There were no student loans and few scholarships available to students in the mid-1950s, so the then-high school senior turned down a spot at the California Institute of Technology for a scholarship in the engineering program at USC. After two years as a Trojan, a series of events led him to work at the Douglas Aircraft Co., join the Air National Guard and, following a late-night conversation with roommates, apply for medical school. But even that decision had a hiccup, as his National Guard unit got called up one month after he started medical school, delaying enrollment for another year.

Drastic changes

In the 50 years since, the medical field has changed drastically. But from Kennedy’s perspective, which included more than 20 years on the surgical faculty at Los Angeles County+USC Medical Center and more than a decade as a professor in the “Introduction to Clinical Medicine” program at the Keck School of Medicine, at least one thing has remained the same: high-quality educators.
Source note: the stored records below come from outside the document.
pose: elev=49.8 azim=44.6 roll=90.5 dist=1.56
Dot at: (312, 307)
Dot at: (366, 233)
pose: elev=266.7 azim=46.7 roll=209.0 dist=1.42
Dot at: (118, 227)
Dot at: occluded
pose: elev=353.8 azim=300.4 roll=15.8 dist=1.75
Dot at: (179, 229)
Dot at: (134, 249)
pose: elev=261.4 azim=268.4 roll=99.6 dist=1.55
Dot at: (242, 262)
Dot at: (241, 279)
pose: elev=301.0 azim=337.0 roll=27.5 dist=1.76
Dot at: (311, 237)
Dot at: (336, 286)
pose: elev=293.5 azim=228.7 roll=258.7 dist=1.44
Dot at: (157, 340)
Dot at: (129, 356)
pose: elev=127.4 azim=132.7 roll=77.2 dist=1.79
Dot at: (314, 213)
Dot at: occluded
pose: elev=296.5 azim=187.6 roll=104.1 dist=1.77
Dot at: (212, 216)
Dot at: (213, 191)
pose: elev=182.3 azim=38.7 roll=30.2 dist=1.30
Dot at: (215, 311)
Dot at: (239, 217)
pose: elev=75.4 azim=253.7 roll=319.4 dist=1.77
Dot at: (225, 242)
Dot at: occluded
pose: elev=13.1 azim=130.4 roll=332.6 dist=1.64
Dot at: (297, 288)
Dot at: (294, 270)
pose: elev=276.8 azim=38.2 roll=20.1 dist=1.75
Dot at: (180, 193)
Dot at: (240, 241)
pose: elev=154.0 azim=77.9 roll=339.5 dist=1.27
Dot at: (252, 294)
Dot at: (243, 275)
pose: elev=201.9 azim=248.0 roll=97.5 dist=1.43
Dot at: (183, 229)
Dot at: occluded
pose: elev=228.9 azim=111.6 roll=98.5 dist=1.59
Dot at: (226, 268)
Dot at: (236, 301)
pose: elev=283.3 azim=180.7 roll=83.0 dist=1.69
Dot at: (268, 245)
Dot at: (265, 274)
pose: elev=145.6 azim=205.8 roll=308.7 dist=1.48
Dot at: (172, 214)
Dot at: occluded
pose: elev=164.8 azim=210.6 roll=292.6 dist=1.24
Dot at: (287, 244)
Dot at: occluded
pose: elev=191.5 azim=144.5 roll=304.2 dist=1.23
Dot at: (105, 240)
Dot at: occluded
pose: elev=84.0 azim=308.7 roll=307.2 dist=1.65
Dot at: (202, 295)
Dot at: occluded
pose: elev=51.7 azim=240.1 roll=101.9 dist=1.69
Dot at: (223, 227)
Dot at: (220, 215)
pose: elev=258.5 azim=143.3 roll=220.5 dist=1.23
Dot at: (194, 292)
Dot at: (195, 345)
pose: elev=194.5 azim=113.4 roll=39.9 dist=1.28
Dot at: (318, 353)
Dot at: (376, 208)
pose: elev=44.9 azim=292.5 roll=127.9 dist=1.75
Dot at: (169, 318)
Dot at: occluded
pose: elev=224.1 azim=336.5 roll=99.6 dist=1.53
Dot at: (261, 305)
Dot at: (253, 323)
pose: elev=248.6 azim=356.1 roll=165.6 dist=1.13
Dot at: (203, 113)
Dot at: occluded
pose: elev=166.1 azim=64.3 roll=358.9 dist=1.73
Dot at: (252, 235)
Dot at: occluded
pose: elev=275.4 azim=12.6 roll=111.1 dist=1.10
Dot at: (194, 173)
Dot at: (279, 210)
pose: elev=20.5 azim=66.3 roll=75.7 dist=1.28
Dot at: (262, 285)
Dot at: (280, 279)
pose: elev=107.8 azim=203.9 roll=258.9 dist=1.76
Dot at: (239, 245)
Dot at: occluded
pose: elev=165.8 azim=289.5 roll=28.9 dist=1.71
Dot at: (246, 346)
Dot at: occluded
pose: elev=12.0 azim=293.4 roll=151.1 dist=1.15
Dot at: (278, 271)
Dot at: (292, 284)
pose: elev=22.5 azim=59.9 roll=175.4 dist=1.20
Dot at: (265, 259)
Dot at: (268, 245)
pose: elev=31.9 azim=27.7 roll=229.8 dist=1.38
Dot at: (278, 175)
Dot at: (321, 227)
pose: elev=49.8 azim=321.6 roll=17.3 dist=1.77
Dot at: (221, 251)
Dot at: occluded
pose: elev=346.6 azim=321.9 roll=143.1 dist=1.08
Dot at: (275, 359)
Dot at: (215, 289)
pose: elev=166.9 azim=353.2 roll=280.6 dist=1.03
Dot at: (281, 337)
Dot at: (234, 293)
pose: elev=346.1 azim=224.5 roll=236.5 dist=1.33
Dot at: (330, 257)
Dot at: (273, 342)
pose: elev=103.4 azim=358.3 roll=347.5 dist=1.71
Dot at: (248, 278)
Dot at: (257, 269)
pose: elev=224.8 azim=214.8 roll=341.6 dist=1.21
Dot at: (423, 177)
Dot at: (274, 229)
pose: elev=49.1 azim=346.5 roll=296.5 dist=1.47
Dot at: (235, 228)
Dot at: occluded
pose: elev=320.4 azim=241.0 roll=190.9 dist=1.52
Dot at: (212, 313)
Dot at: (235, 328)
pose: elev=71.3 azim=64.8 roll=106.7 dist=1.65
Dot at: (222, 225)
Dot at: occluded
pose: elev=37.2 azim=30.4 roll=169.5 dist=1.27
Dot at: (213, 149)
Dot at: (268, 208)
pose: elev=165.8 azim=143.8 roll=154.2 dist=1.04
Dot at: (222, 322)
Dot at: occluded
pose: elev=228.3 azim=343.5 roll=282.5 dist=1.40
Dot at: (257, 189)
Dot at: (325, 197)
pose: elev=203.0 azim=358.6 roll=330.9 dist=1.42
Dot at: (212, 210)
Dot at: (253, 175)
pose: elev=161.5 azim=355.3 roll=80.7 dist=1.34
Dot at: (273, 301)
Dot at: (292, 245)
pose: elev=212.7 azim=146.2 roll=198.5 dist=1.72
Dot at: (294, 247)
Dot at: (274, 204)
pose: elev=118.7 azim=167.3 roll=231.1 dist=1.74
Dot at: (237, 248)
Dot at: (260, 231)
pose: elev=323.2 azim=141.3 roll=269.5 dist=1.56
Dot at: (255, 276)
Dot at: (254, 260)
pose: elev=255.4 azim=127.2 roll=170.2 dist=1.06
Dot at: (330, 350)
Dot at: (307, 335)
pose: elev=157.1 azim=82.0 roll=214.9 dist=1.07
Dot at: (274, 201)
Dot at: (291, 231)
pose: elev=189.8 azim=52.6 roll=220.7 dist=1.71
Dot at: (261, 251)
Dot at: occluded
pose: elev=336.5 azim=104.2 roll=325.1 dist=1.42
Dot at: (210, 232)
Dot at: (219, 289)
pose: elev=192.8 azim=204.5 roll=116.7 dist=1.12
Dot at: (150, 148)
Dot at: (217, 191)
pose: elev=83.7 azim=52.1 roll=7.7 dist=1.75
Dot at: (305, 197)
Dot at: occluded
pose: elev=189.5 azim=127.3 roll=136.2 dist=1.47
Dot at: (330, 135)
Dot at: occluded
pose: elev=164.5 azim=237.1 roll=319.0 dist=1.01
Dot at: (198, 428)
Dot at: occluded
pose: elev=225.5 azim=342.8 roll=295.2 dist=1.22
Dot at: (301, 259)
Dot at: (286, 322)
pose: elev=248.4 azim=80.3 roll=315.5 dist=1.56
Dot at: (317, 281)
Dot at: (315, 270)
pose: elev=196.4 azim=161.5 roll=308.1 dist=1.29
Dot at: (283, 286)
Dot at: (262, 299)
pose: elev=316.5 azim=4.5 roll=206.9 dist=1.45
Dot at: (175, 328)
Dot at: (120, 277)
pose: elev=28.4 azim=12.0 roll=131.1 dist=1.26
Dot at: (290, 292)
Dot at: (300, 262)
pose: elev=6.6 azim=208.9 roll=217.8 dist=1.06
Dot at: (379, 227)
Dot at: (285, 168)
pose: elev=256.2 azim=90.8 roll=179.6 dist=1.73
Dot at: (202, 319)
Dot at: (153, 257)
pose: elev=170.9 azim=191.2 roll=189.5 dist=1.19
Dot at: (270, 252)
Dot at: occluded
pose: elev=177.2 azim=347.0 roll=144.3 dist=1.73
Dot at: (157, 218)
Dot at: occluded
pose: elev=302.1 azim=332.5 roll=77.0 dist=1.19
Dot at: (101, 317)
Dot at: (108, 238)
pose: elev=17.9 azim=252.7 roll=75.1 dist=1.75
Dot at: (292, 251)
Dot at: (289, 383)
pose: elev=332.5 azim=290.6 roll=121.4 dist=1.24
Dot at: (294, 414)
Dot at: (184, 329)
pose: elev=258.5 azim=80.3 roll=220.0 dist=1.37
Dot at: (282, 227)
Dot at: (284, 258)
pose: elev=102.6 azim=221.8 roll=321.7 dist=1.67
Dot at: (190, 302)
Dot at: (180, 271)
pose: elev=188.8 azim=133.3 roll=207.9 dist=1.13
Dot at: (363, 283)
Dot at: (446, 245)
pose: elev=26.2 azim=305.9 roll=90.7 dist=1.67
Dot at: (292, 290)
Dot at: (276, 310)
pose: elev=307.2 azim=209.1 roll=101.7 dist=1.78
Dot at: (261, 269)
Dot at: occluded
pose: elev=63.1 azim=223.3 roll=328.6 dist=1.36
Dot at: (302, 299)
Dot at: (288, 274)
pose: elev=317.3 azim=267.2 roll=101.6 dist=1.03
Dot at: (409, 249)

“My first year of internship, a resident I was working with in the emergency department [at Massachusetts General Hospital] had been an intern at County and he was always telling me rules he had learned at County — he would quote USC faculty for why he did things,” Kennedy said. “And I thought, ‘Wow, he’s a resident at Mass General, but he thinks so highly of USC.’ He clued me in that USC faculty were really superior at teaching.”

His time spent teaching first- and second-year medical students prompted him to write his first book, A Brief History of Disease, Science and Medicine, in 2004.

“Every year I try to convert at least one of my students to surgery,” he said. “It’s fun when you can influence students — that’s what I love about the classroom.”